At 0825 GMT, the FTSE 100 was down 0.2% at 10,382.71, having breached 10,400 for the first time on Wednesday.
Derren Nathan, head of equity research at Hargreaves Lansdown, said: "The FTSE has opened down this morning. Central bank policy and commentary could provide some direction later on, with rate decisions due from both the Bank of England (BoE) and European Central Bank (ECB). There are no changes expected to be announced in either London or Frankfurt.
"The ECB's followed a steeper easing slope with rates now stable at 2.0% since June last year. With yesterday's Eurozone inflation figure of 1.7% coming in way below target, there may be some growing calls for a further drop in borrowing rates. That could go some way towards halting the Euro's ascendancy against the dollar, providing some much-needed relief for exporters.
"Recent BoE votes have been far more tense than the relative unity seen by European rate setters. Once again, today's vote split will provide vital clues around the likely direction of travel. A surprise uptick in December's inflation to 3.4% was a timely reminder of the tightrope being walked by UK policymakers. With unemployment of 5.1% at the highest level since April 2021, both equity investors and job seekers will be hoping for more than just one quarter-point cut this year. But with inflation not yet slain, that's far from a done deal."
In equity markets, Shell fell as it posted a slide in quarterly earnings after lower prices and a rise in operating expenses weighed heavily. Income attributable to shareholders was $4.1bn in the final three months of 2025, a 22% drop on the third quarter.
Adjusted earnings tumbled 40% to $3.3bn. In the fourth quarter of 2024, adjusted earnings were $3.7bn.
Shell blamed the decline on "unfavourable tax movements...lower marketing margins, lower realised prices and higher operating expenses".
Over the full year, income rose 11% to $17.8bn, while adjusted earnings fell 22% to $18.5bn.

Parts of the exercise:
(1) Rewrite the market report from "Derren Nathan, head" up to and including "relief for exporters.", putting "interest rates" in place of "borrowing rates".
(2) In the market report, what was Shell's income attributable to shareholders in the final three months of 2025?

Extracted information:
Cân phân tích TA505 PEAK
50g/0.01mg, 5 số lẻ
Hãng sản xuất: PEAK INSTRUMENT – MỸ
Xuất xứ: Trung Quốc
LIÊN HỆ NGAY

--

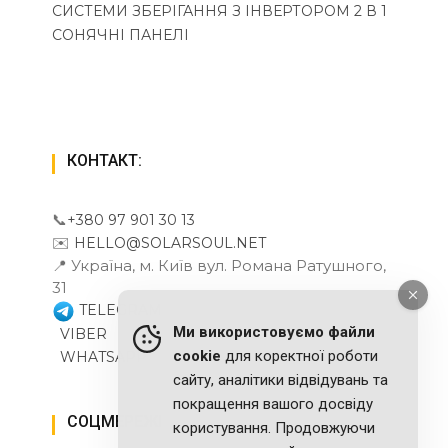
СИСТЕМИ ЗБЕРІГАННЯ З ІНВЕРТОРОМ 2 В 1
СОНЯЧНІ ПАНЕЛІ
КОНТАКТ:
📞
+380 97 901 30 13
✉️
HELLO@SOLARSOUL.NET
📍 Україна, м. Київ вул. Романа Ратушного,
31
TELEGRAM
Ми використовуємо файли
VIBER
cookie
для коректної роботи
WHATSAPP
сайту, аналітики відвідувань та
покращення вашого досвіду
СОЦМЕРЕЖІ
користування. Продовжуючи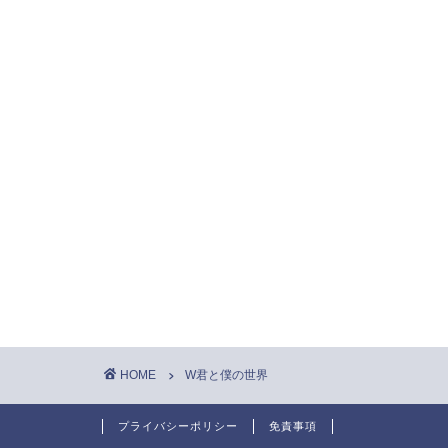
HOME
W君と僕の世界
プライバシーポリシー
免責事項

Answer list:
(1)
Derren Nathan, head of equity research at Hargreaves Lansdown, said: "The FTSE has opened down this morning. Central bank policy and commentary could provide some direction later on, with rate decisions due from both the Bank of England (BoE) and European Central Bank (ECB). There are no changes expected to be announced in either London or Frankfurt.
"The ECB's followed a steeper easing slope with rates now stable at 2.0% since June last year. With yesterday's Eurozone inflation figure of 1.7% coming in way below target, there may be some growing calls for a further drop in interest rates. That could go some way towards halting the Euro's ascendancy against the dollar, providing some much-needed relief for exporters.

(2) $4.1bn